Thomas Hale travaille pour Genetiks, un puissant groupe pharmaceutique qui
a demandé à ses employés de symboliquement faire don
de l’une de leurs cellules pour créer une banque universelle.
Un jour, ses supérieurs lui apprennent que la société
vient de réussir à déchiffrer l’intégralité
d’un génome humain et ce à partir de sa cellule !
Pour protéger leur découverte et approfondir leurs recherches
au cœur même du secret de la vie, Genetiks demande à Thomas
de signer un contrat liant son corps à la société. Excité
par les perspectives exposées par les chercheurs, le jeune homme accepte.
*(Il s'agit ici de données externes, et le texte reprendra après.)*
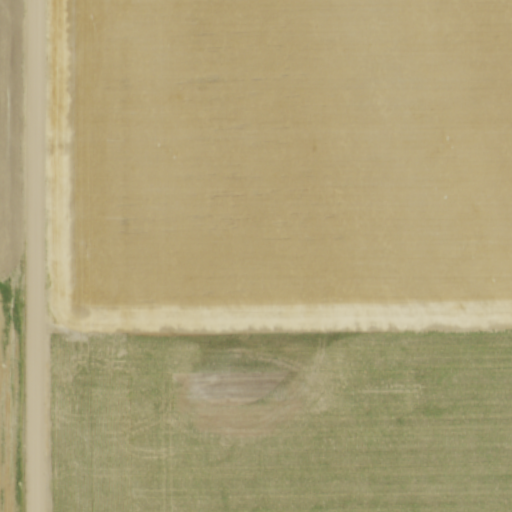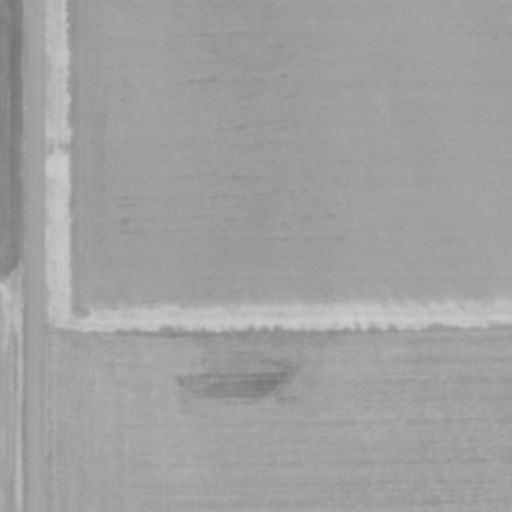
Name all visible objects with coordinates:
crop: (10, 251)
road: (40, 256)
crop: (283, 256)
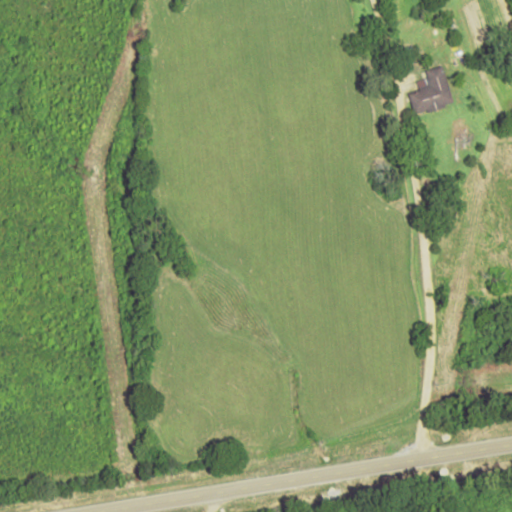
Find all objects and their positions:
building: (432, 90)
road: (416, 226)
road: (298, 477)
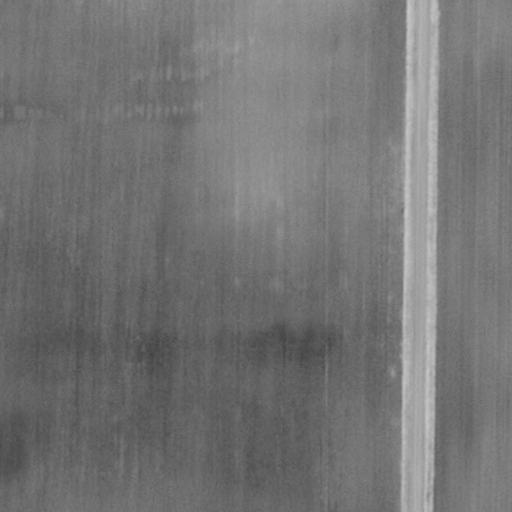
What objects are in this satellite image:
crop: (201, 255)
road: (421, 256)
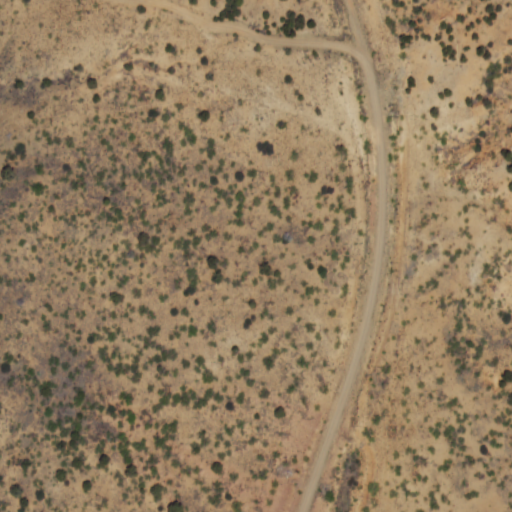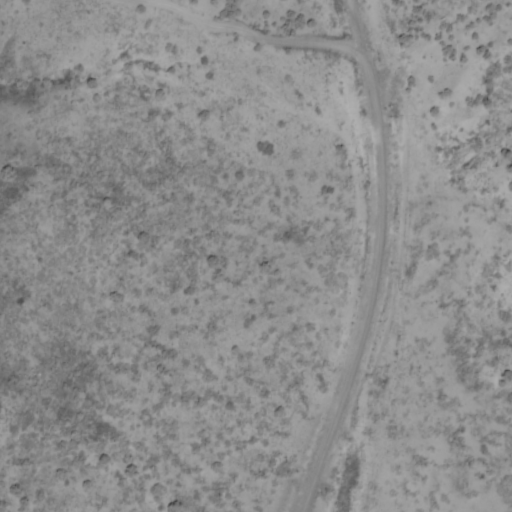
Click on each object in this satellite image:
road: (381, 260)
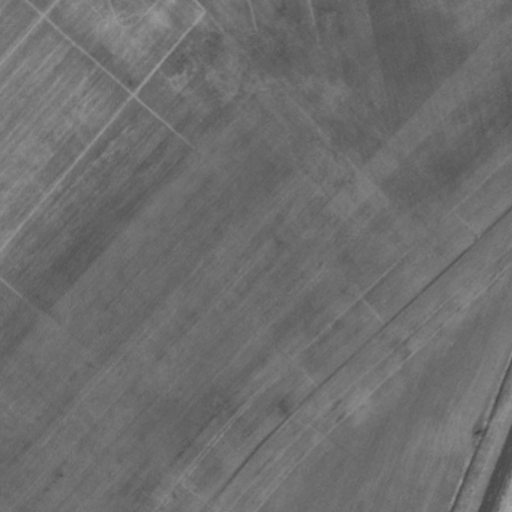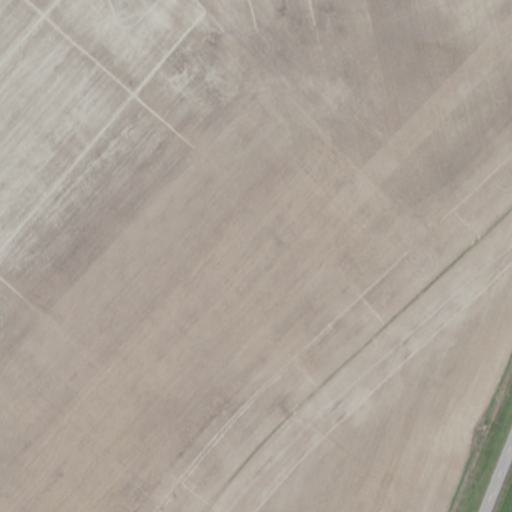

Avant de se rendre rapidement compte qu’il vient de mettre le doigt
dans un engrenage qui le dépasse…
Immortalité, clonage humain, bioéthique, mystère de la
vie : voilà les thèmes qui se trouvent au cœur de
cette série. Des thèmes assez récurrents dans les œuvres
de science-fiction mais que “Genetiks” reprend à son compte
avec réussite. La bonne idée de ce thriller d’anticipation
inspiré ? Planter l’intrigue dans un futur très proche.
Si proche qu’il pourrait être le nôtre !
Tout concourt en effet à donner à cette série l’apparence
du réel. A commencer par le travail de documentation très précis
sur lequel le scénario très accrocheur et hyper crédible
de Marazano est basé. Et aussi le dessin “photographique”
de Ponzio, dont le traitement par informatique lui confère un réalisme
froid qui renforce encore le côté glaçant du propos.
Mais ce scénario fonctionne bien sûr d’autant mieux que
l’on sait ce dont sont capables les grands groupes pharmaceutiques,
notamment depuis la révélation de leurs expériences menées
sur des cobayes humains en Afrique (pour vous rafraîchir la mémoire,
vous pouvez lire ou relire “La constance du jardinier” de Le Carré)
et l’Homme en général.
Un thriller percutant et manipulateur (il entremêle habilement illusion
et réel pour tenir le lecteur en haleine jusqu’au troisième
et dernier tome) en forme de mise en garde.